Agglomeration: Grouping together of many firms from the same industry in a single area for collective or cooperative use of infrastructure and sharing of labor resources.
Ancillary Activities: Economic activities that surround and support large scale industries such as shipping and food service.
Deglomeration: The dispersal of an industry that formerly existed in an established agglomeration.
Regionalization: The process by which specific regions acquire characteristivs that differentiate them from others within the same country. It involves the development of dominant economic activities in particular regions.
Manufacturing Region: A region in which manufacturing activities have clustered together.
Economic Backwaters: Regions that fail to gain from national economic
development.
Geographic Factors That Industries Use To Locate Facilities
-The location a company chooses must provide easy access to the materials necessary for production.
-The location must have an adequate supply of labor. For some industries, inexpensive, unskilled labor is best, but for others, such as information technology, an abundance of skilled labor is necessary.
-Proximity to shipping and markets is also a key factor, especially for industries producing items that are either bulky or perishable. These items are either expensive to ship or, by their nature, time-sensitive.
-The site should be chosen to minimize production costs. Firms can minimize production costs by locating in a place with cheap land and labor. Government policies can also have an important impact on production costs.

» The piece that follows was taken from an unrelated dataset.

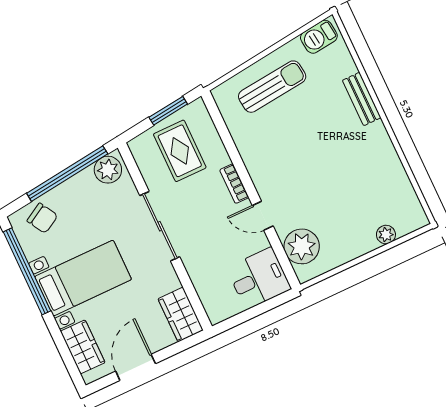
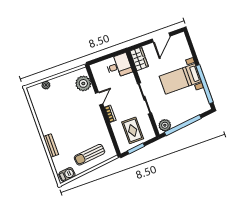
door: (263, 216) -> (99, 99), hinge flipped
chair: (42, 218) -> (196, 107), removed
desk: (259, 278) -> (119, 66), moved, turned 180
wardrobe: (83, 347) -> (183, 49), removed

-Natural factors, such as climate, may limit the geographical distribution of certain types of firms, such as agribusiness corporations.
-The firm’s history and its leaders’ inclinations may also influence the final choice.
Development, Equality, and Sustainability
Sustainable Development: The idea that people living today should be able to meet their needs without prohibting the ability of future generations to do the same.
Renewable Natural Resources: Any natural resource that can replenish itself in a relatively short period of time, usually no longer than the length of a human life.
Nonrenewable Natural Resources: Any natural resource that cannot replenish itself in a relatively short period of time.
Ecotourism: A form of tourism, based on the enjoyment of scenic areas or natural wonders, that aims to provide an experience of nature or culture in an evironmentally sustainable way.
Globalization
Globalization: The idea that the world is becoming increasingly interconnected on a global scale such that smaller scales of political and economic life are becoming obsolete.